For every line below that includes the word "field", add one; report the final number and nothing else.

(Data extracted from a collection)
=-=-=-=-=
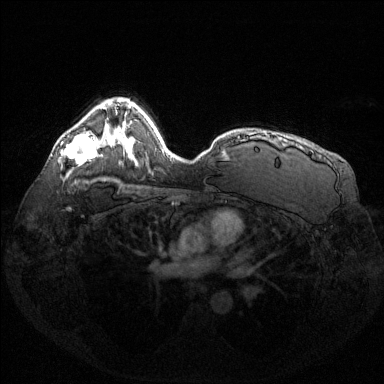
Breast MRI (dynamic contrast-enhanced), one axial slice; slice 94 of 144 in the series (ordered by position); dynamic contrast-enhanced series, time point 2 of 6 at this slice position (early post-contrast); 1.5 T; TE 1.6 ms, TR 4.6 ms; 1.2 mm slice thickness; 384 × 384 image matrix, field of view 360 × 360 mm. Female patient.
Structures marked on this image (semi-automatic segmentation, software-assisted and operator-edited):
- enhancing-tissue mask used for the functional tumour volume (all voxels passing the contrast-enhancement thresholds inside the analysis volume; usually the tumour): bounding box <61,133,97,165> (left, top, right, bottom; pixels)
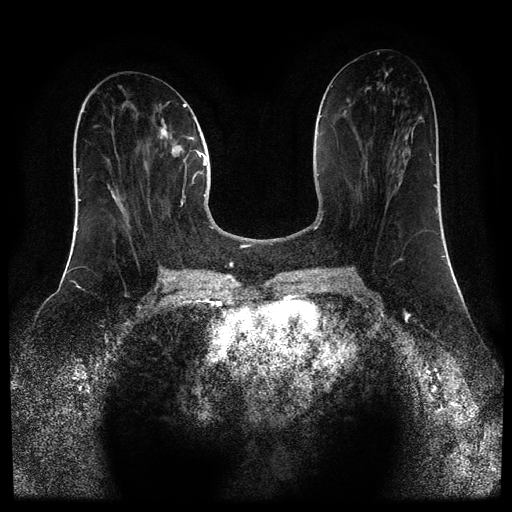
Breast MRI (dynamic contrast-enhanced, multi-phase), one axial slice; dynamic contrast-enhanced series, time point 2 of 5 at this slice position (early post-contrast); 1.5 T; TE 2.6 ms, TR 5.4 ms; 2 mm slice thickness; 512 × 512 image matrix, field of view 340 × 340 mm. Patient: female, 43 years.
Annotated regions visible in this slice (semi-automatic segmentation, software-assisted and operator-edited):
- breast lesion (labelled 'tumour' in the annotation; benign lesions carry a separate 'benign' label): bounding box (x1, y1, x2, y2) in pixels: (158, 119, 183, 157)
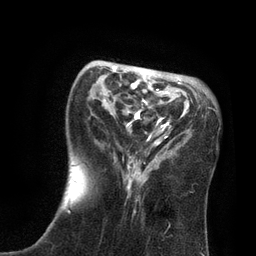
Breast MRI, one axial slice; slice 26 of 80 in the series (ordered by position); cropped to one breast; dynamic contrast-enhanced series, time point 2 of 7 at this slice position (early post-contrast); 3 T; TE 2.1 ms, TR 4.7 ms; 2 mm slice thickness; 256 × 256 image matrix, field of view 170 × 170 mm. Female patient.
Annotated regions visible in this slice (semi-automatic segmentation, software-assisted and operator-edited):
- enhancing-tissue mask used for the functional tumour volume (all voxels passing the contrast-enhancement thresholds inside the analysis volume; usually the tumour): bounding box [x1, y1, x2, y2] px = [66, 66, 181, 213]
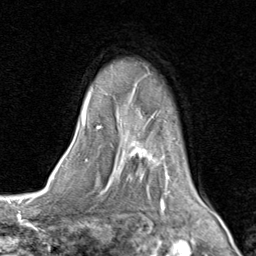
Breast MRI (dynamic contrast-enhanced), one axial slice; slice 63 of 80 in the series (ordered by position); cropped to one breast; dynamic contrast-enhanced series, time point 2 of 8 at this slice position (early post-contrast); 1.5 T; TE 1.7 ms, TR 4.5 ms; 2 mm slice thickness; 256 × 256 image matrix, field of view 180 × 180 mm. Female patient.
Annotated regions visible in this slice (semi-automatic segmentation, software-assisted and operator-edited):
- enhancing-tissue mask used for the functional tumour volume (all voxels passing the contrast-enhancement thresholds inside the analysis volume; usually the tumour): bounding box <81,64,206,202> (left, top, right, bottom; pixels)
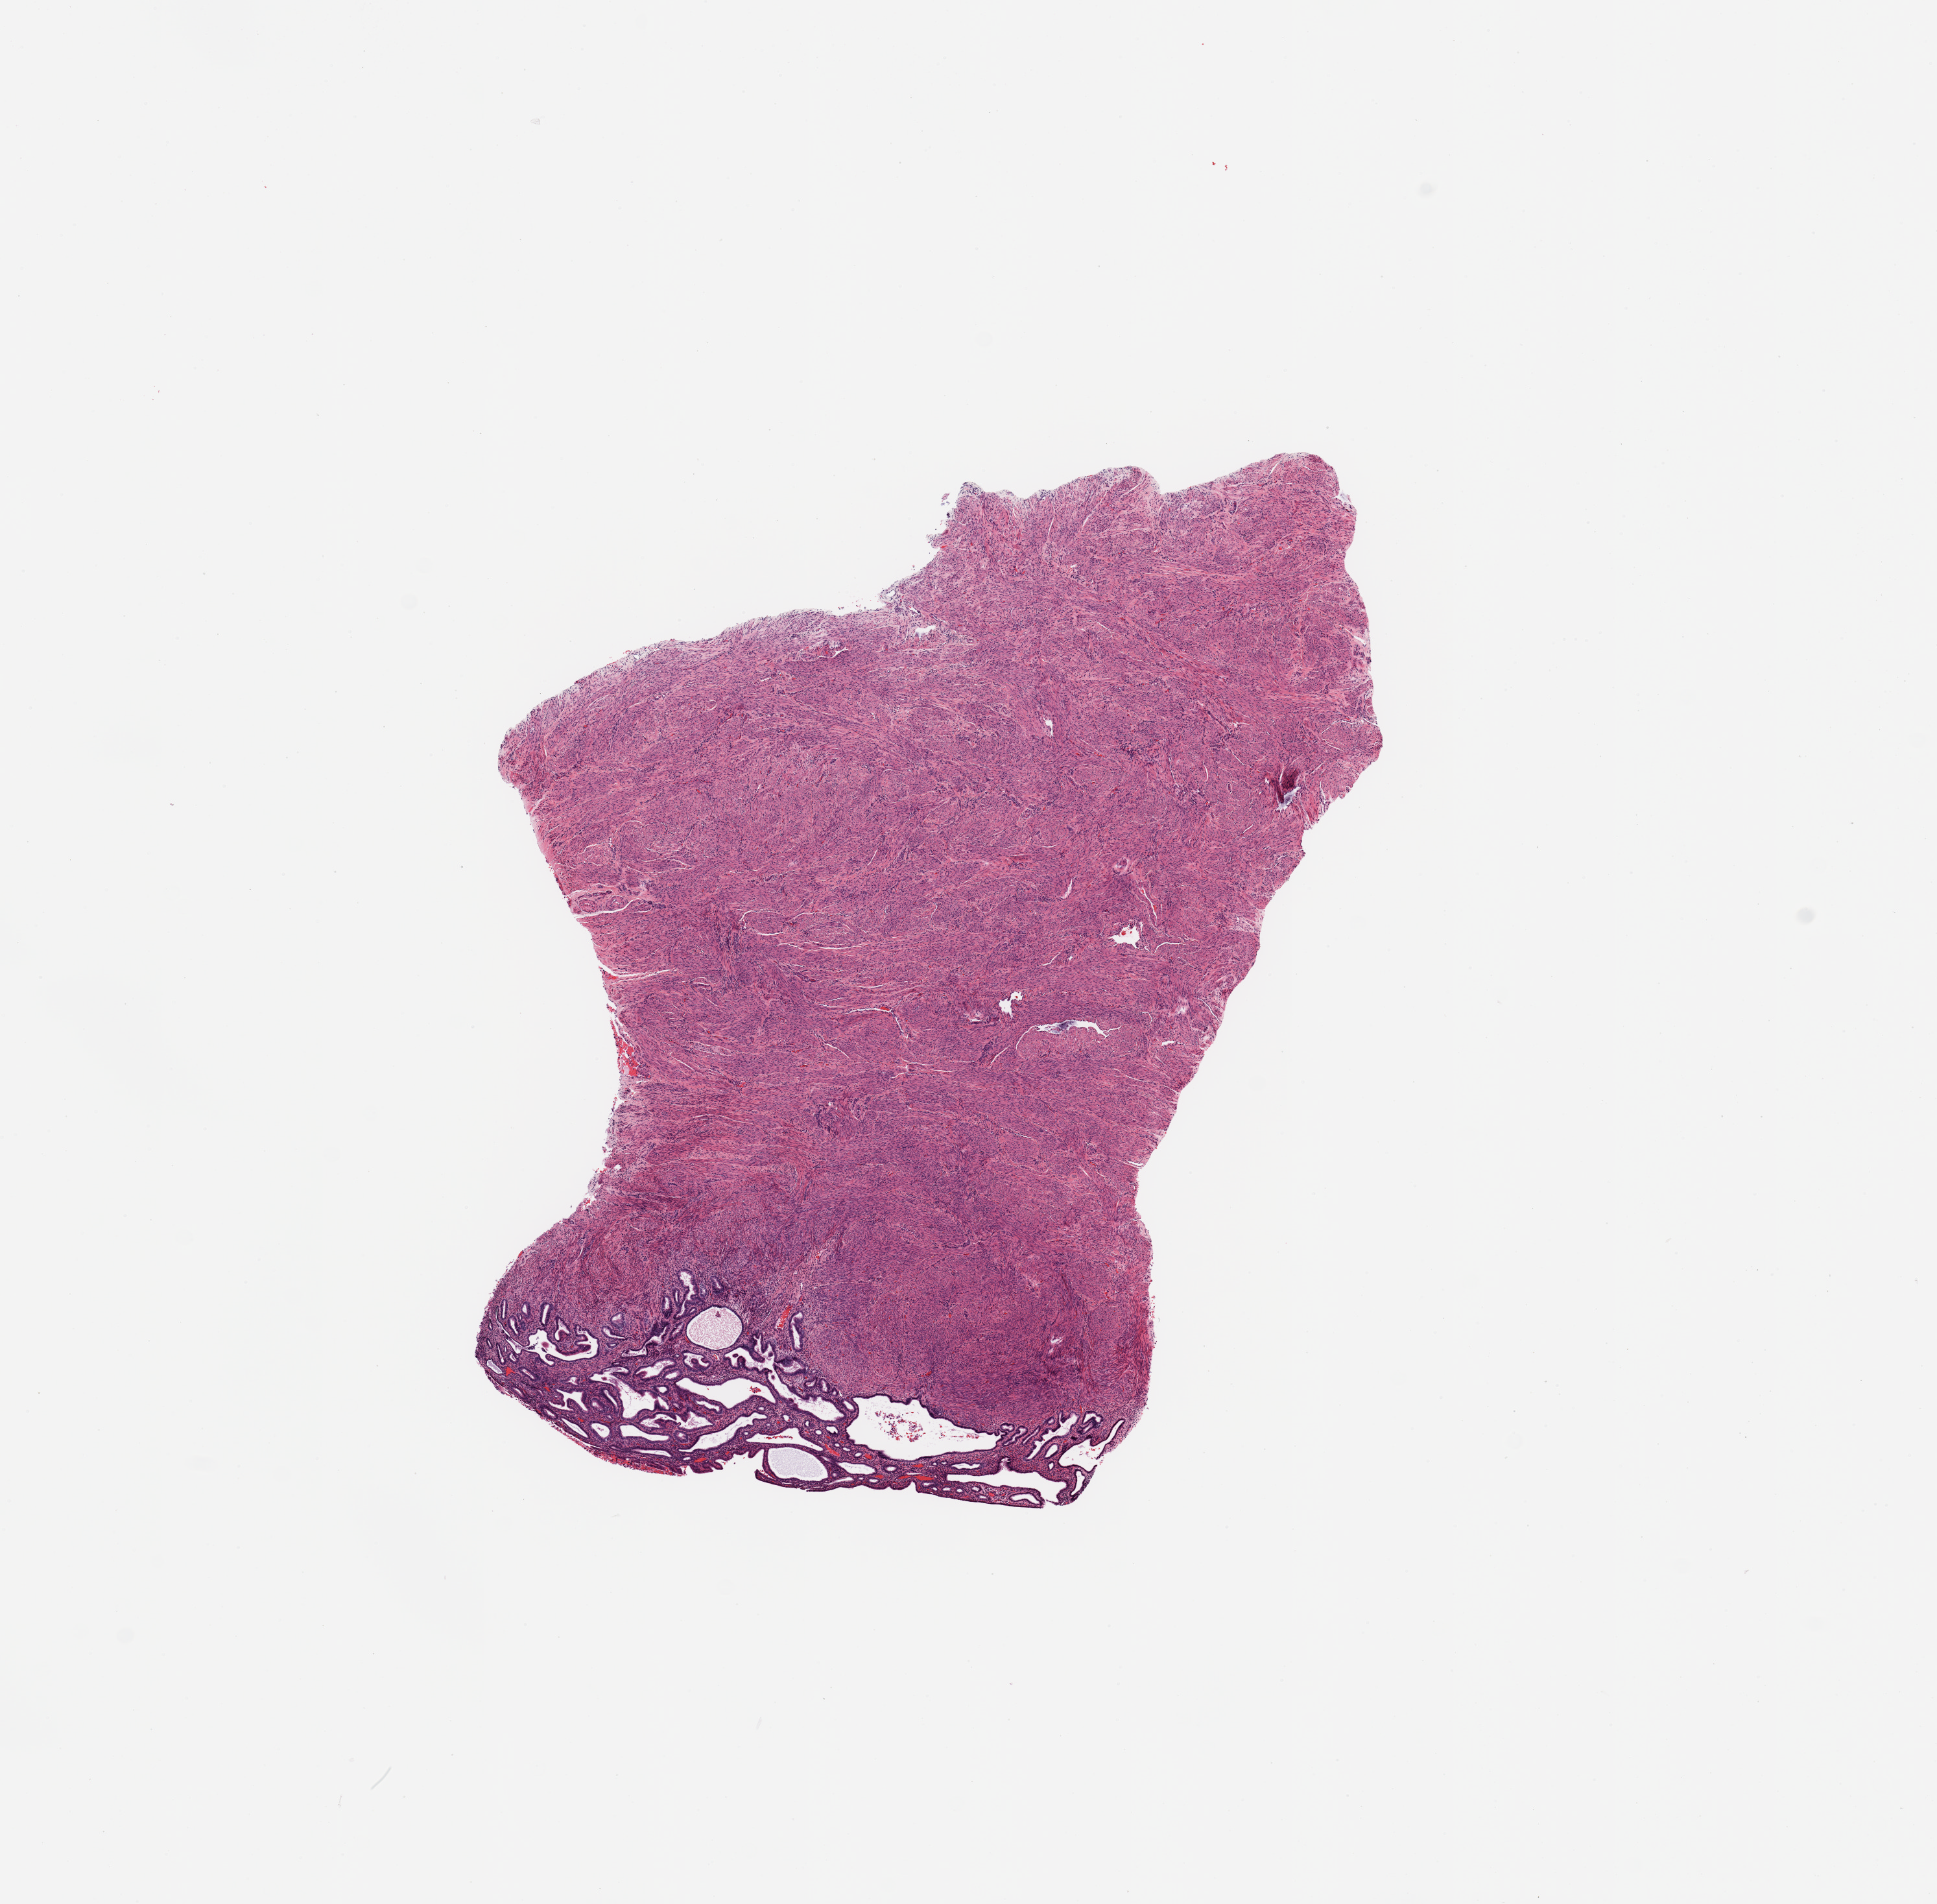
Digitized Hematoxylin and eosin (H&E) stained tissue section (whole slide), low-resolution overview of the scanned area, about 11.8 x 11.6 mm. Normal (non-tumour) tissue sample, sampled site: uterus. Patient: female, age 74 years.
- this section: normal (non-tumour) tissue from the same patient
- patient diagnosis: Endometrioid adenocarcinoma, NOS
=-=-=-=-=
EXPECTED ANSWER: 4